--- GIVEN TEXT ---
***
Microsoft's Internal Advice About Patents
BigPoppaT writes "Eric Brechner writes a best practices blog called Hard Code for Microsoft under the name I.M. Wright. His most recent post sounds like an endorsement of open source development (and does end with a call for Microsoft developers to participate in the shared source community). But even better is his advice regarding patents: 'When using existing libraries, services, tools, and methods from outside Microsoft, we must be respectful of licenses, copyrights, and patents. Generally, you want to carefully research licenses and copyrights (your contact in Legal and Corporate Affairs can help), and never search, view, or speculate about patents. I was confused by this guidance till I wrote and reviewed one of my own patents. The legal claims section--the only section that counts--was indecipherable by anyone but a patent attorney. Ignorance is bliss and strongly recommended when it comes to patents.' Interesting advice from inside Microsoft. I wonder if Ballmer would agree that ignorance should be 'strongly recommended when it comes to patents'?"
***
--- INFORMATION SHOWN ---
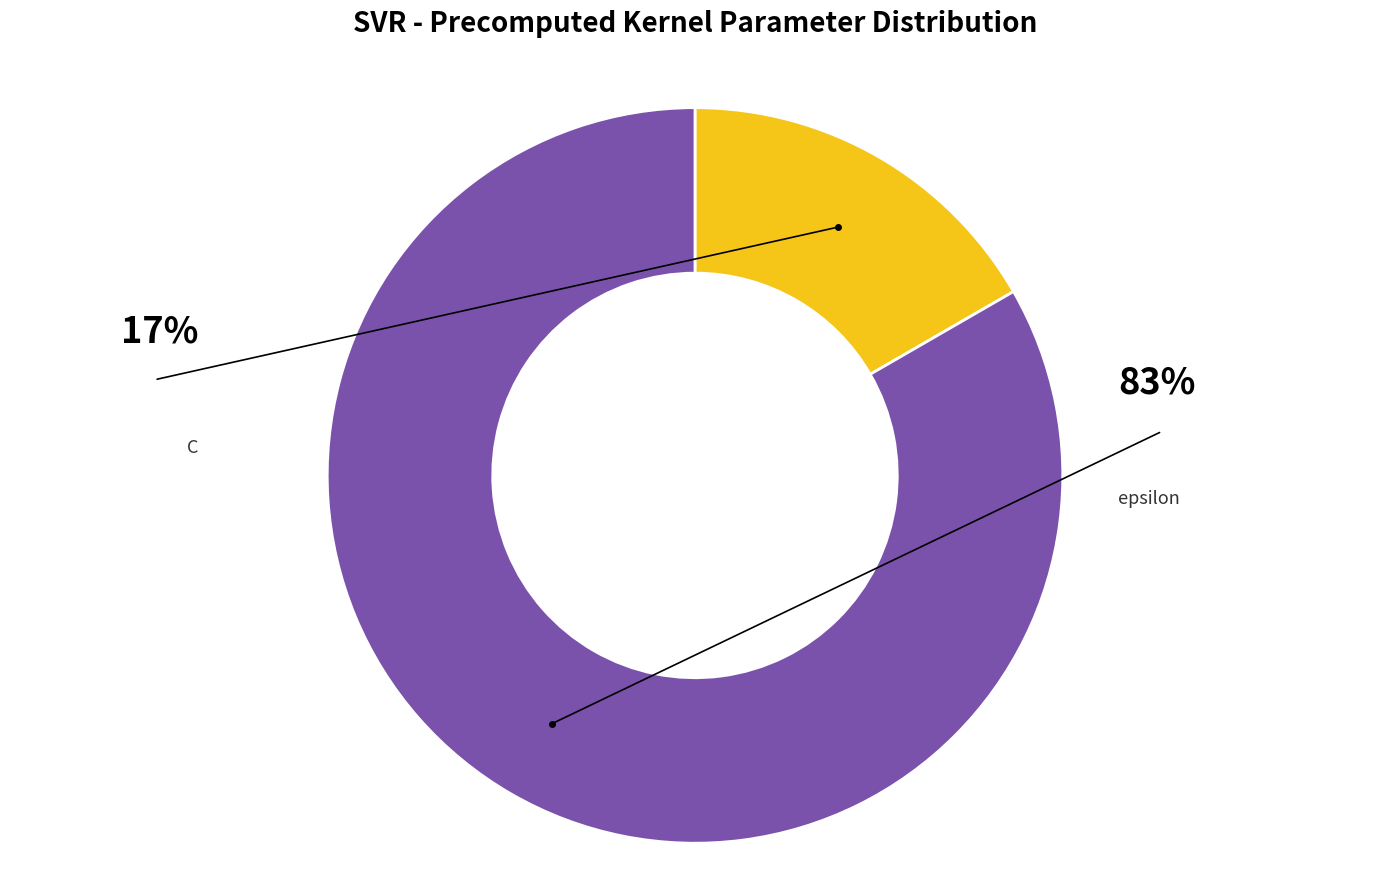

The epsilon slice represents 77% of the pie. True or false?

False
***
--- REQUIRED WORK ---
1. Render this sentence from the post on Microsoft's patent advice in Spanish: "The legal claims section--the only section that counts--was indecipherable by anyone but a patent attorney."
2. Please pick up the post on Microsoft's patent advice after its last sentence and keep writing it.

--- WRITTEN ANSWERS ---
1. La sección de reivindicaciones legales —la única sección que cuenta— era indescifrable para cualquiera salvo un abogado de patentes.

2.
The reason you never want to search, is that you could find prior art. If you find prior art, filing for the patent would place you in an inextricable position. If the patent is approved, and you subsequently try to litigate to "protect" this new patent of yours, the records of your fact-checking can (and will) be subpoenaed, at which point you will not only lose the case, but will likely be subject to a counter-suit.
If you don't search, you've got a lot more room to maneuver in court.
"Generally, you want to carefully research licenses and copyrights (your contact in Legal and Corporate Affairs can help), and never search, view, or speculate about patents."
The reason why patent attorneys recommend against searching for patents is that once you know about a patent that is relevant to the one that you are filing, you have a duty to disclose it. If you fail to disclose it, there are serious consequences (e.g., invalidity, etc.).
In the age of patent trolling I suppose it's best to protect yourself by any means necessary - you might make it easier for someone to claim you ripped them off if you've already accessed all the details about their work. It might be counterintuitive, but that's why you pay lawyers the big bucks. They can worry about it for you.
Generally, I believe that if you are aware of prior art, you're liable for treble (triple) damages. If you're ignorant, you're only liable for normal damages.
MadCow.
I used to have a sig, but I set it free and it never came back.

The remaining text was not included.